## Aim of the exercise
The finished copy must match the records exactly, except that it contains no pictures.

## Images with changed objects
⁂

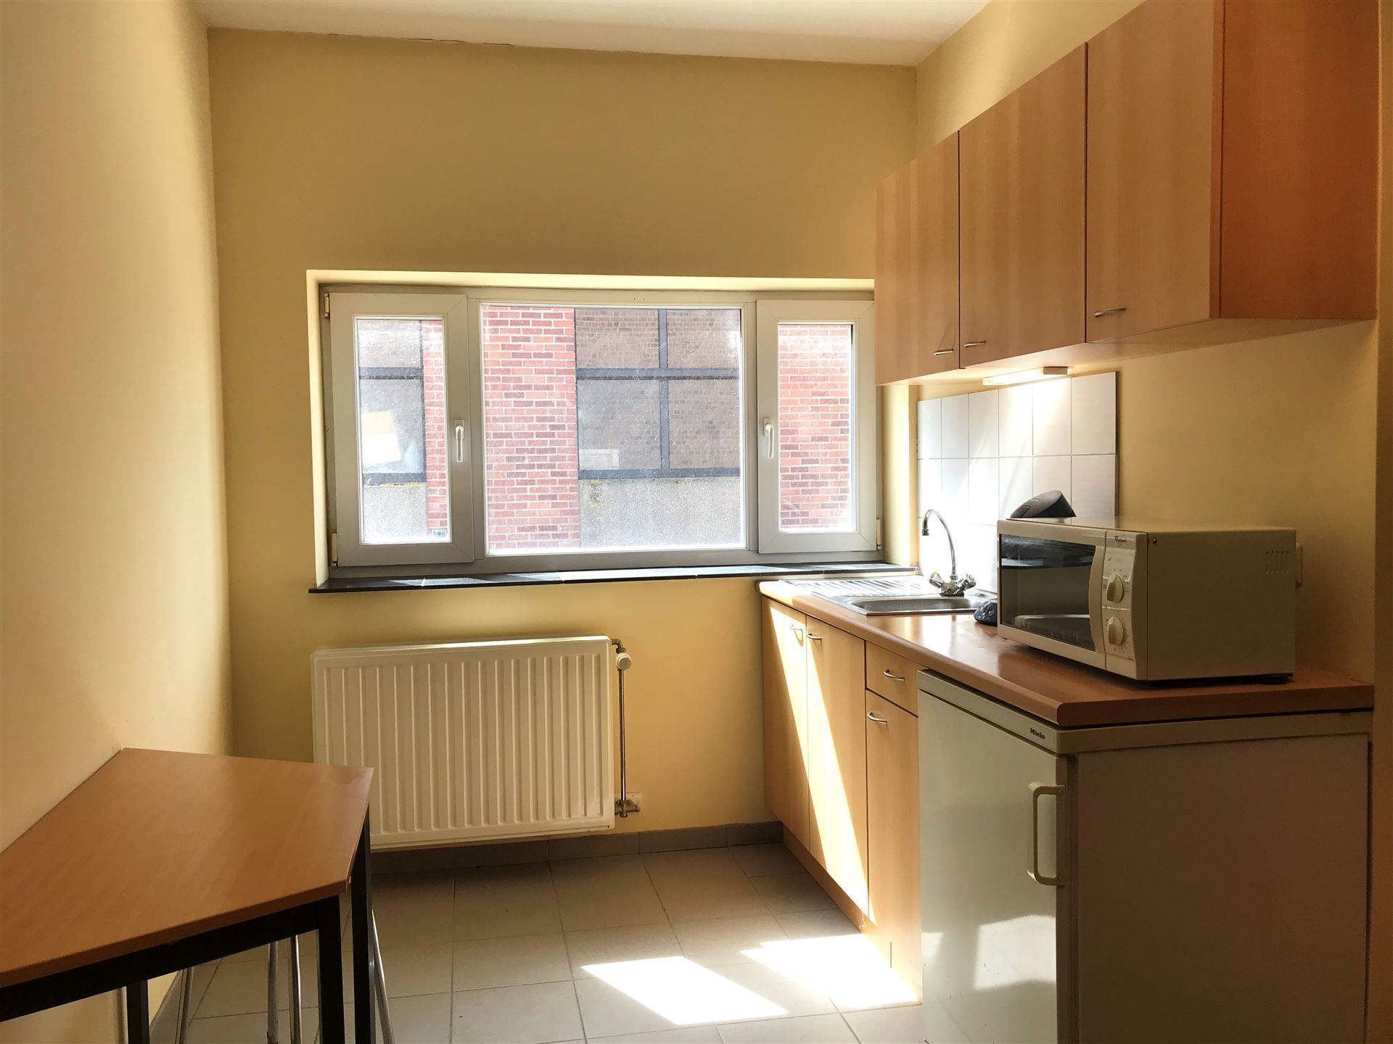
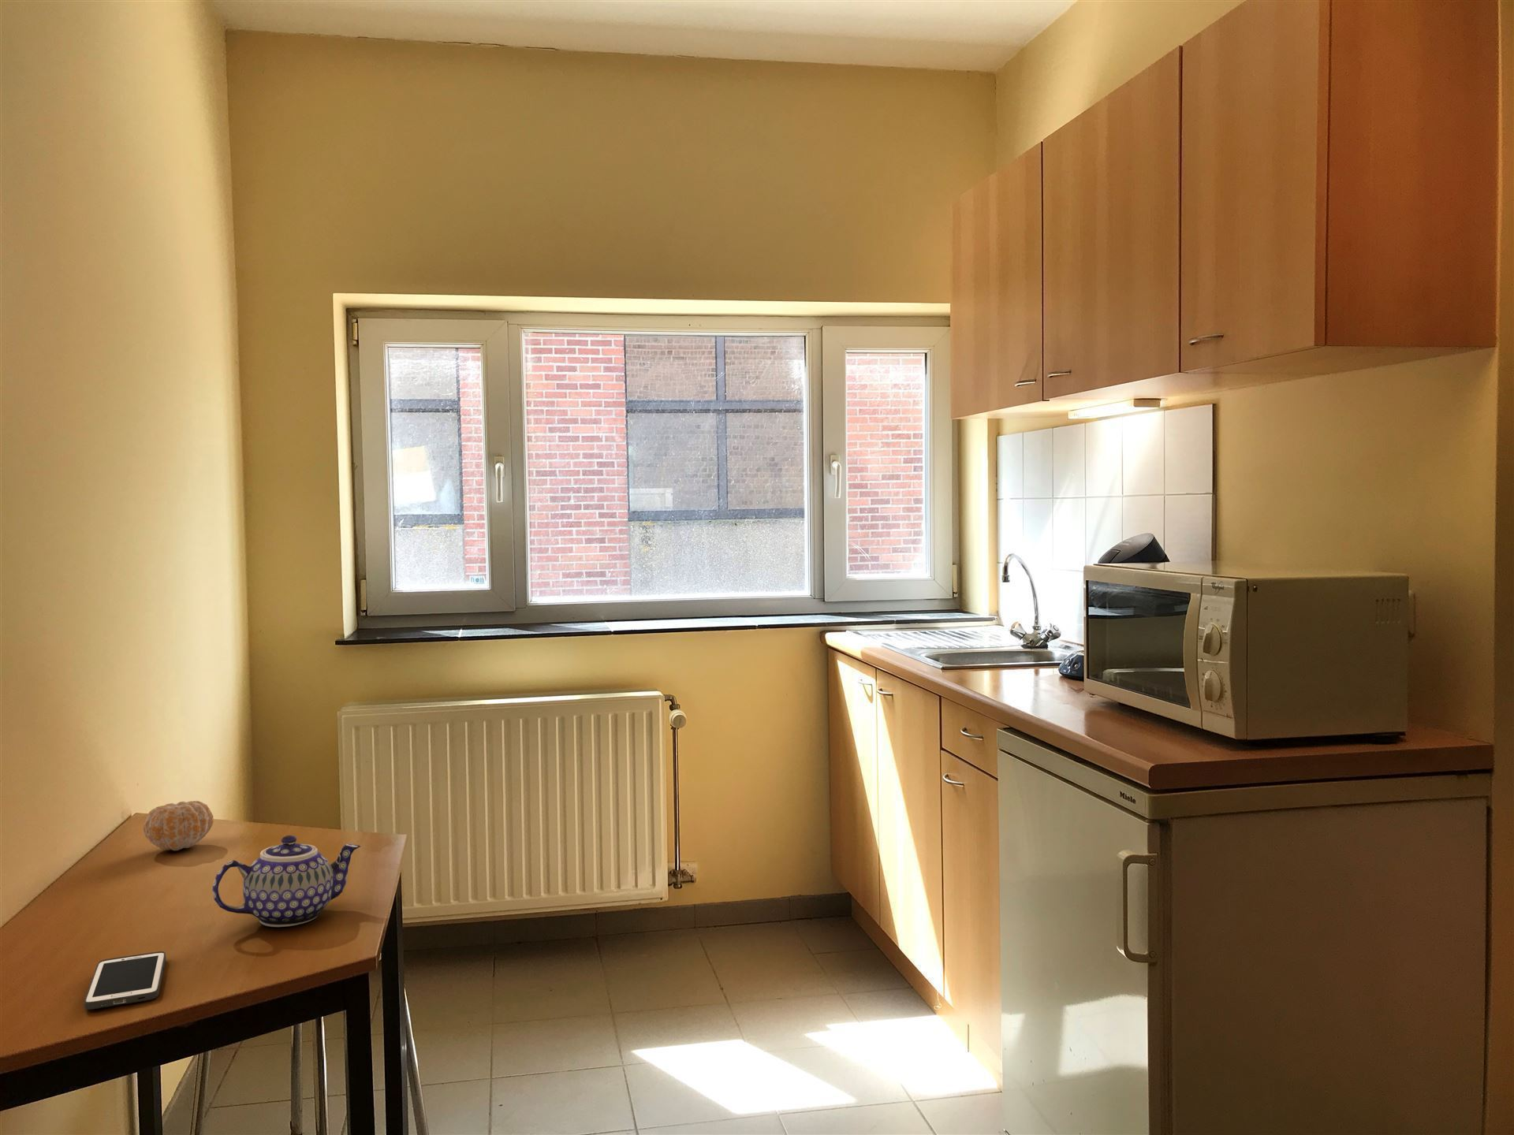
+ fruit [143,800,215,851]
+ teapot [211,835,361,928]
+ cell phone [83,950,167,1011]
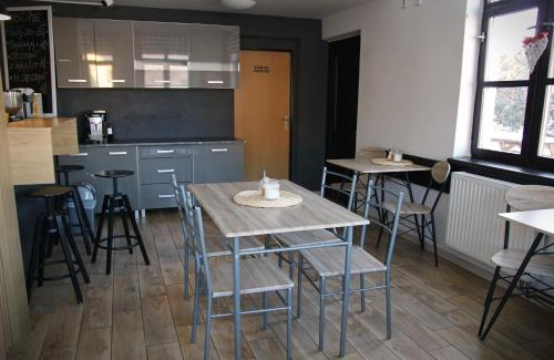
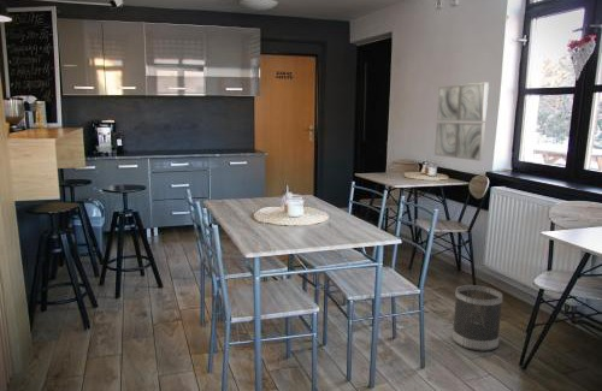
+ wall art [433,82,490,162]
+ wastebasket [452,284,504,353]
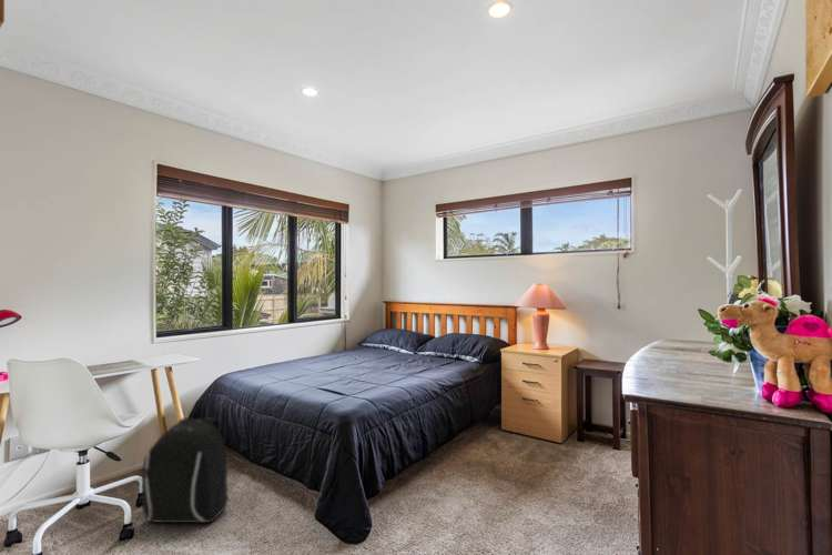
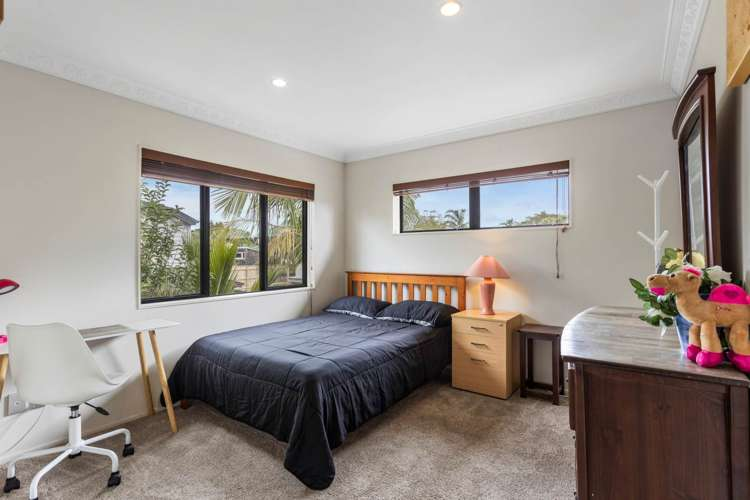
- backpack [139,416,230,524]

⁂

## Result of the exercise
+ fruit [143,800,215,851]
+ teapot [211,835,361,928]
+ cell phone [83,950,167,1011]
+ wall art [433,82,490,162]
+ wastebasket [452,284,504,353]
- backpack [139,416,230,524]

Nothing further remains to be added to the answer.